I have never been very fond of autumn: light on the wane, cold advancing, color dimming. Not to mention, classes starting. So, while the conversational world is full of guessing when the peak weekend for fall color might be, I hunker down and count the days until the winter solstice, when daylight would begin tolengthen, sharing its promises of where it will take us.
My dog Niko and his friend Sunny celebrate an October rite of passage. They run and leap into piles of dried leaves, just for the fun of it, for the feeling of the sudden splash into another realm, hiding for a few seconds, and then popping backup into the ordinary world. I know this feeling, because I did it as a child. For Niko and Sunny, though, there are also hidden discoveries, tennis balls in the leaves, and small treats to root around for and find (or not) as a proper reward for having a good time with friends. We humans play god to the dogs, with our rakes and tricks, showing them that there are joy and gems to be found and friends to laugh with
But an interesting thing happened this late winter. Snow receded; the time not yet changed. I find I have fallen in love with dead and dry, curved and wrinkly leaves that have spent the last few months under the snow cover. I stroll the yard and the streets with Niko, and every leaf I see seems more eye catching than the previous, I pick one up, turn it over, admire it, and decide whether to bring it home.

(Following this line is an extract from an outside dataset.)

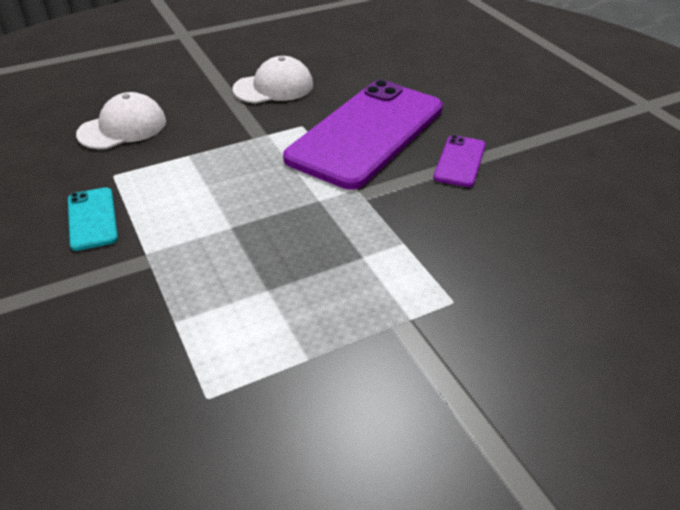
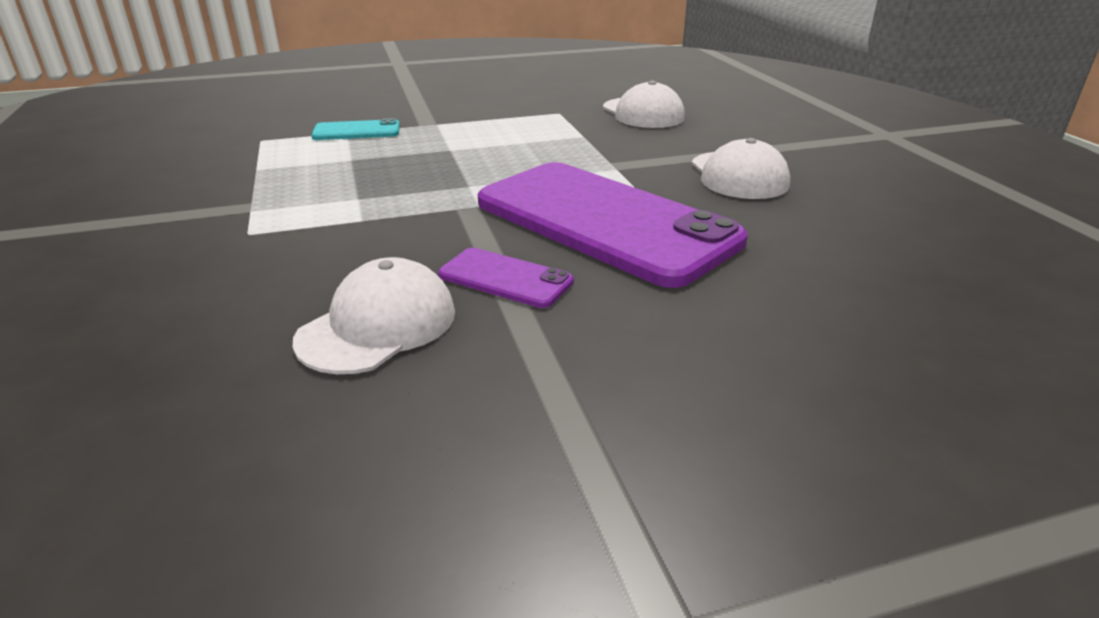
camera: 100 degrees right, 10 degrees down
turquoise phone [68,187,118,251] -> turquoise phone moved to [311,118,400,140]
none -> white cap [293,257,455,374]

No offense, little leaf, I say to it if I replace it to its original resting place, it's just that maybe this is where you belong.
School children gather the brightly colored leaves of October; I have done that in the past with children, preserving the colors and shapes by dipping them in melted wax or ironing them between sheets of wax paper. No doubt, October reds and yellows do have a very deep allure.
But now, I have a bowl full of February leaves. They are infinitely different in their size, shape, shade, and brittleness. Some are torn, broken, or stepped on. They are beautiful and interesting in their dotage; they have personality. I arrange them for portraits. Singly, can I get the twists and folds right? The color? In groups, which ones belong next to each other? Does it matter if they are arranged, tossed, or jumbled?
In the end, it is the variety of how each leaf shows at this stage of its life that I most admire. There is no limit. Like snowflakes there are no two alike. Like snowflakes, they each tell of their own journeys. And, like snowflakes, they will, in time, change shape, break apart, to share their essence elsewhere. Their atoms will move together in new ways, form new molecules, unite in new forms. Places to go, atoms to meet.
That part, yet to come I can imagine but future details are hidden. My job, at the moment, seems to be to take notice of unexpected beauty, as it lets me see into the secrets of other worlds. That's my way. Meanwhile, come next October, Niko and Sunny will engage once again in their own other worlds, leaping, and finding surprise treasures down in the depths and the dark of the leaf pile.